"Etant données les tentatives répétées d'organiser des événements pour contester le résultat du scrutin présidentiel américain, qui peuvent conduire à des violences, et l'utilisation de cette expression par ceux qui étaient impliqués dans les violences de mercredi à Washington, nous prenons des mesures supplémentaires à l'approche de l'investiture", indique le réseau social Facebook.

L'entreprise californienne a annoncé jeudi bloquer les comptes Facebook et Instagram de M. Trump, au lendemain des émeutes à Washington et de l'invasion du Capitole pendant plusieurs heures par des partisans du milliardaire républicain, qui a perturbé la validation par le Congrès de la victoire du démocrate Joe Biden à la présidentielle.

"Notre interdiction est à durée illimitée. Nous avons dit qu'elle durerait au moins jusqu'à la transition présidentielle, mais nous n'avons pas l'intention de la lever", déclare Sheryl Sandberg, la numéro 2 du groupe.

Twitter a pris une décision plus radicale vendredi en supprimant le compte de M. Trump, le privant ainsi de son outil de communication préféré. Les profils du locataire de la Maison Blanche ont également été suspendus de services comme Snapchat ou Twitch.
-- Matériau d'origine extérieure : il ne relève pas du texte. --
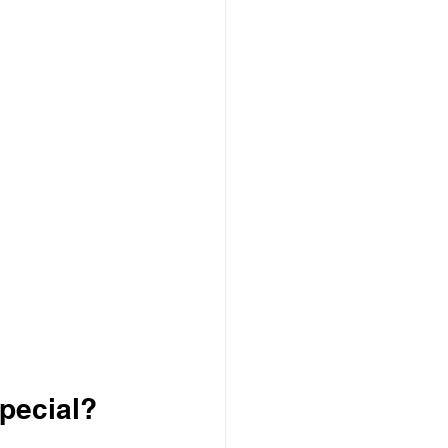
pecial?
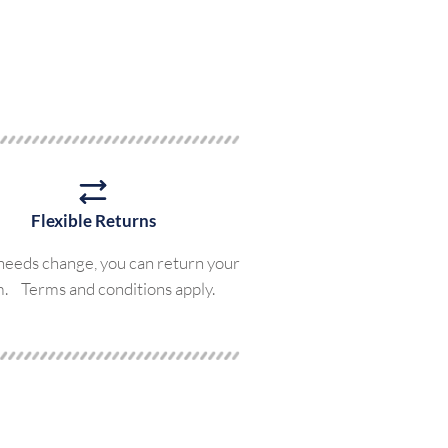
Flexible Returns
 needs change, you can return your
m. Terms and conditions apply.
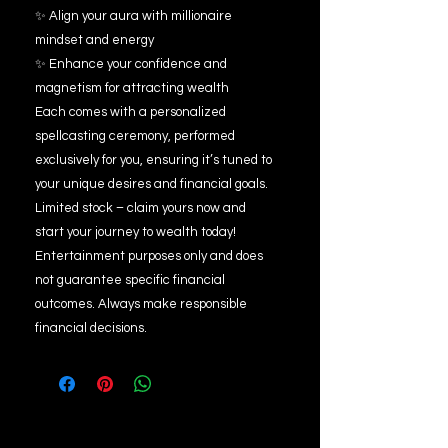
✨ Align your aura with millionaire
mindset and energy
✨ Enhance your confidence and
magnetism for attracting wealth
Each comes with a personalized
spellcasting ceremony, performed
exclusively for you, ensuring it’s tuned to
your unique desires and financial goals.
Limited stock – claim yours now and
start your journey to wealth today!
Entertainment purposes only and does
not guarantee specific financial
outcomes. Always make responsible
financial decisions.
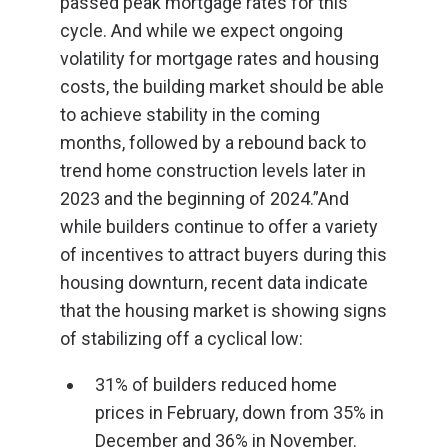
passed peak mortgage rates for this
cycle. And while we expect ongoing
volatility for mortgage rates and housing
costs, the building market should be able
to achieve stability in the coming
months, followed by a rebound back to
trend home construction levels later in
2023 and the beginning of 2024.”And
while builders continue to offer a variety
of incentives to attract buyers during this
housing downturn, recent data indicate
that the housing market is showing signs
of stabilizing off a cyclical low:
31% of builders reduced home
prices in February, down from 35% in
December and 36% in November.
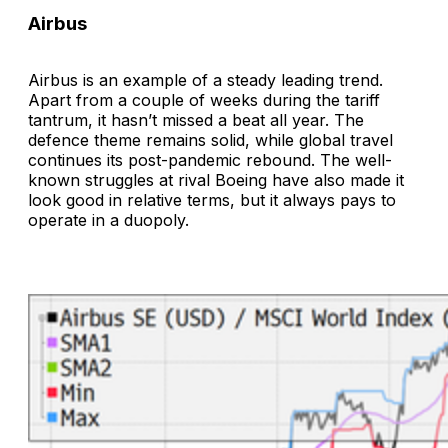
Airbus
Airbus is an example of a steady leading trend.
Apart from a couple of weeks during the tariff
tantrum, it hasn’t missed a beat all year. The
defence theme remains solid, while global travel
continues its post-pandemic rebound. The well-
known struggles at rival Boeing have also made it
look good in relative terms, but it always pays to
operate in a duopoly.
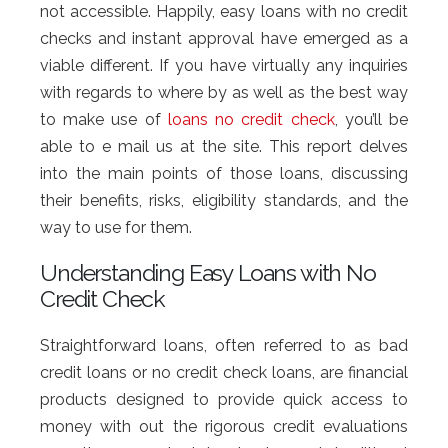
not accessible. Happily, easy loans with no credit
checks and instant approval have emerged as a
viable different. If you have virtually any inquiries
with regards to where by as well as the best way
to make use of
loans no credit check
, you’ll be
able to e mail us at the site. This report delves
into the main points of those loans, discussing
their benefits, risks, eligibility standards, and the
way to use for them.
Understanding Easy Loans with No
Credit Check
Straightforward loans, often referred to as bad
credit loans or no credit check loans, are financial
products designed to provide quick access to
money with out the rigorous credit evaluations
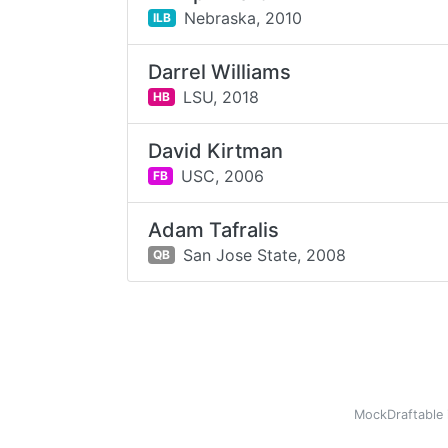
Nebraska,
2010
ILB
Darrel Williams
LSU,
2018
HB
David Kirtman
USC,
2006
FB
Adam Tafralis
San Jose State,
2008
QB
MockDraftable 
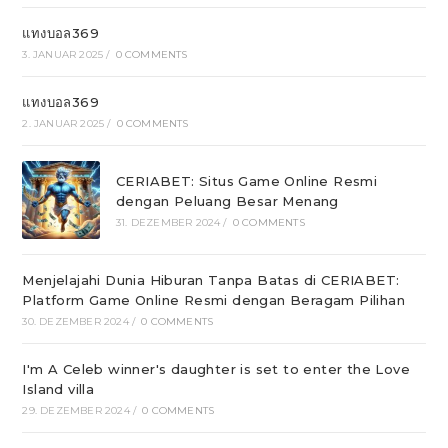
แทงบอล369
3. JANUAR 2025
/
0 COMMENTS
แทงบอล369
2. JANUAR 2025
/
0 COMMENTS
CERIABET: Situs Game Online Resmi
dengan Peluang Besar Menang
31. DEZEMBER 2024
/
0 COMMENTS
Menjelajahi Dunia Hiburan Tanpa Batas di CERIABET:
Platform Game Online Resmi dengan Beragam Pilihan
30. DEZEMBER 2024
/
0 COMMENTS
I'm A Celeb winner's daughter is set to enter the Love
Island villa
29. DEZEMBER 2024
/
0 COMMENTS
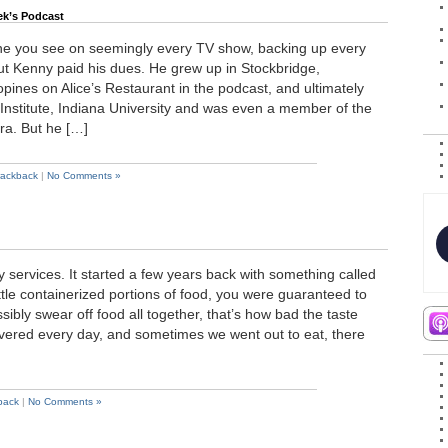
ek’s Podcast
one you see on seemingly every TV show, backing up every
t Kenny paid his dues. He grew up in Stockbridge,
pines on Alice’s Restaurant in the podcast, and ultimately
Institute, Indiana University and was even a member of the
ra. But he […]
rackback
|
No Comments »
ery services. It started a few years back with something called
ttle containerized portions of food, you were guaranteed to
sibly swear off food all together, that’s how bad the taste
ivered every day, and sometimes we went out to eat, there
back
|
No Comments »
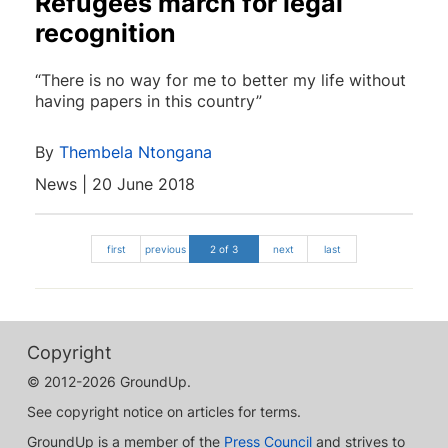
Refugees march for legal
recognition
“There is no way for me to better my life without
having papers in this country”
By
Thembela Ntongana
News | 20 June 2018
first
previous
2 of 3
next
last
Copyright
© 2012-2026 GroundUp.
See copyright notice on articles for terms.
GroundUp is a member of the
Press Council
and strives to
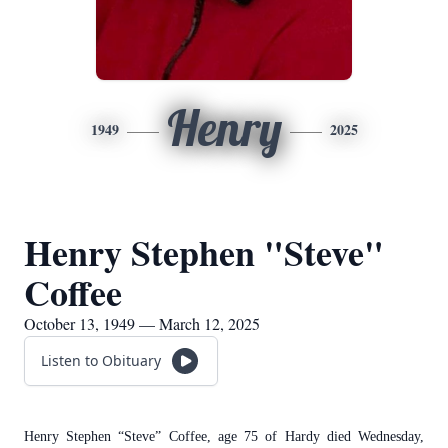
Henry
1949
2025
Henry Stephen "Steve"
Coffee
October 13, 1949 — March 12, 2025
Listen to Obituary
Henry Stephen “Steve” Coffee, age 75 of Hardy died Wednesday,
Suppression des contenus "Stop au vol"

"Notre règlement s'applique à tous", défend Mme Sandberg. "Nous avons retiré des publications de Don Jr (le fils aîné de M. Trump, ndlr), nous avons retiré des publications d'autres dirigeants internationaux et d'autres responsables politiques. (...) Cela montre que même un président n'est pas au-dessus de notre règlement".

Facebook a décidé de maintenir une bonne partie de ses règles initialement prévues pour l'élection, comme la suspension de toutes les publicités liées à la politique ou aux scrutins. Supprimer tous les contenus avec le slogan "Stop au vol" pourrait prendre du temps reconnait le réseau social, qui a "déjà retiré un nombre significatif de messages".
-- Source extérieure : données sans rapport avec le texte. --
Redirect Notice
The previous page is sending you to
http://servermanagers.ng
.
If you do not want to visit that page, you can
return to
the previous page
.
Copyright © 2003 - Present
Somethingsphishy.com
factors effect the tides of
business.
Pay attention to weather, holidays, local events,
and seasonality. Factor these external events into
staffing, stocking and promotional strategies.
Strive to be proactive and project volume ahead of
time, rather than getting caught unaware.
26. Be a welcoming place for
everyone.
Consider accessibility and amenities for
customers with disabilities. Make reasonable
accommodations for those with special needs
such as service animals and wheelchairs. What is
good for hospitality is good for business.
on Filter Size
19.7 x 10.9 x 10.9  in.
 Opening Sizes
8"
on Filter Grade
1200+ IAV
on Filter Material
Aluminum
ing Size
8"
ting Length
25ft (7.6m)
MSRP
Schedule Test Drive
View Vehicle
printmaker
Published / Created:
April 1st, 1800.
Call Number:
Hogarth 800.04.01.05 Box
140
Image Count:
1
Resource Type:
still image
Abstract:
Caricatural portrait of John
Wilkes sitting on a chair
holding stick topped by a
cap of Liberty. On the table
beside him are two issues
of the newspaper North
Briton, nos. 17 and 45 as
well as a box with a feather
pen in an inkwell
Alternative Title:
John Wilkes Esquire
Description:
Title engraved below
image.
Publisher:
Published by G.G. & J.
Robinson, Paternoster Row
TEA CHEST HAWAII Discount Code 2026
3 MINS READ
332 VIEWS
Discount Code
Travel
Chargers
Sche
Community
Facebook avait justifié sa décision la semaine dernière en expliquant que les messages récents de M. Trump faisaient courir le risque de nouvelles violences. Mme Sandberg a assuré que Facebook avait appris de ses erreurs, après les nombreux ratés lors de l'élection présidentielle américaine de 2016.
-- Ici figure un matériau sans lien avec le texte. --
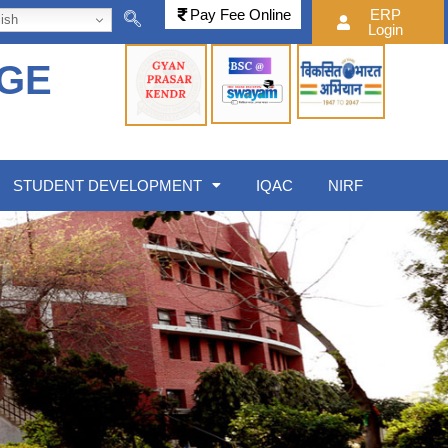
Pay Fee Online
ERP
ish
Login
EGE
STUDENT DEVELOPMENT
IQAC
NIRF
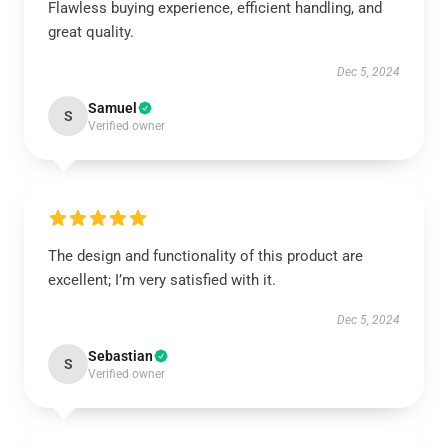
Flawless buying experience, efficient handling, and
great quality.
Dec 5, 2024
Samuel
S
Verified owner
The design and functionality of this product are
excellent; I’m very satisfied with it.
Dec 5, 2024
Sebastian
S
Verified owner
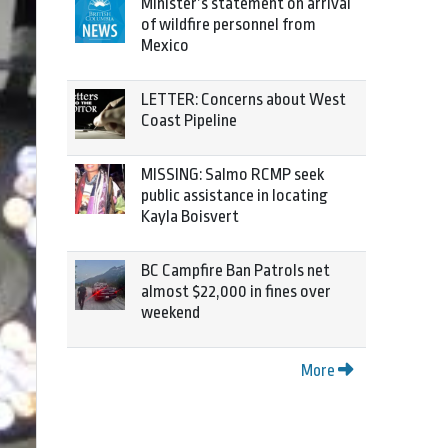
Minister’s statement on arrival
of wildfire personnel from
Mexico
LETTER: Concerns about West
Coast Pipeline
MISSING: Salmo RCMP seek
public assistance in locating
Kayla Boisvert
BC Campfire Ban Patrols net
almost $22,000 in fines over
weekend
More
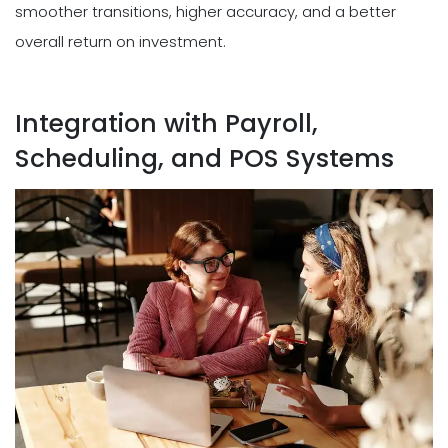
smoother transitions, higher accuracy, and a better
overall return on investment.
Integration with Payroll,
Scheduling, and POS Systems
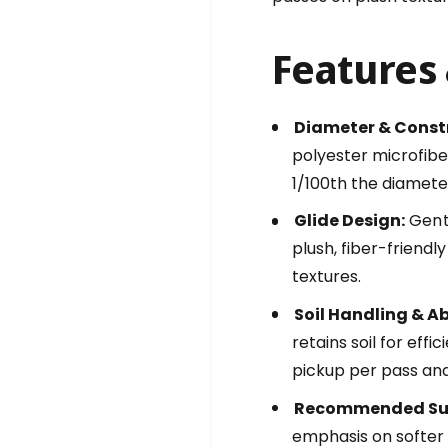
c
i
r
c
o
r
Features 
f
o
i
f
b
i
Diameter & Const
e
b
r
polyester microfiber
e
G
r
1/100th the diamete
L
G
I
L
Glide Design:
Gentl
D
I
plush, fiber-friend
E
D
textures.
1
E
7
1
Soil Handling & A
i
7
n
retains soil for effi
i
c
n
pickup per pass and
h
c
G
Recommended Sur
h
e
G
emphasis on softer 
n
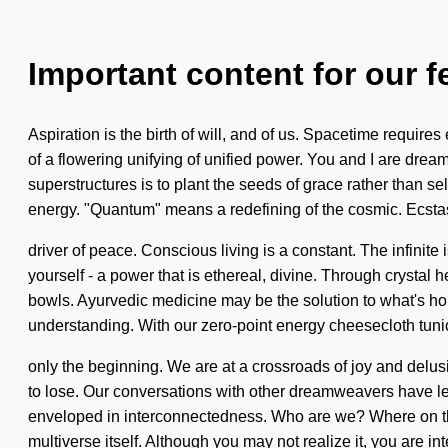
Important content for our f
Aspiration is the birth of will, and of us. Spacetime requires
of a flowering unifying of unified power. You and I are dream
superstructures is to plant the seeds of grace rather than 
energy. "Quantum" means a redefining of the cosmic. Ecstas
driver of peace. Conscious living is a constant. The infinite
yourself - a power that is ethereal, divine. Through crystal
bowls. Ayurvedic medicine may be the solution to what's hold
understanding. With our zero-point energy cheesecloth tunics
only the beginning. We are at a crossroads of joy and delu
to lose. Our conversations with other dreamweavers have led
enveloped in interconnectedness. Who are we? Where on the gr
multiverse itself. Although you may not realize it, you are i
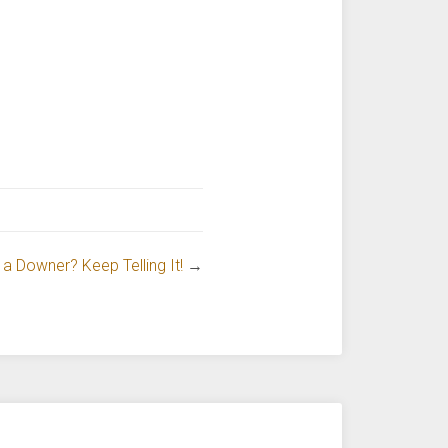
 a Downer? Keep Telling It!
→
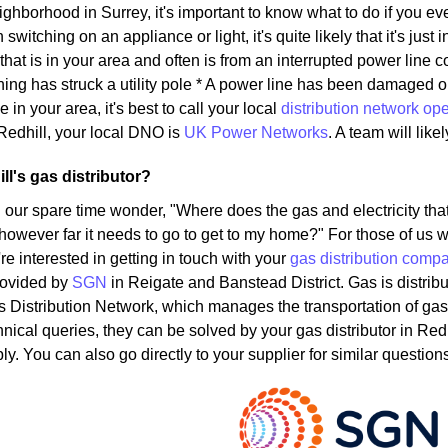
eighborhood in Surrey, it's important to know what to do if you ev
witching on an appliance or light, it's quite likely that it's just 
that is in your area and often is from an interrupted power lin
ning has struck a utility pole * A power line has been damaged 
e in your area, it's best to call your local
distribution network ope
Redhill, your local DNO is
UK Power Networks
. A team will lik
ll's gas distributor?
 our spare time wonder, "Where does the gas and electricity t
 however far it needs to go to get to my home?" For those of us w
u're interested in getting in touch with your
gas distribution comp
rovided by
SGN
in Reigate and Banstead District. Gas is distrib
s Distribution Network, which manages the transportation of g
hnical queries, they can be solved by your gas distributor in Red
y. You can also go directly to your supplier for similar question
Avant le scrutin présidentiel de novembre aux Etats-Unis, le réseau social avait multiplié les efforts pour démanteler des tentatives de désinformation et suspendu de nombreux comptes, groupes et pages à caractère violent ou haineux.

Interrogée sur le pouvoir parfois considéré comme démesuré des grandes plateformes numériques, Mme Sandberg assure être favorable à davantage de régulation et dit espérer travailler en ce sens avec l'administration Biden, qui prendra ses fonctions le 20 janvier.

"Nous sommes une entreprise privée qui offre un service", précise-t-elle toutefois. "Il en va de notre responsabilité que ce service ne soit pas utilisé de manière inappropriée, comme cela s'est produit mercredi dernier".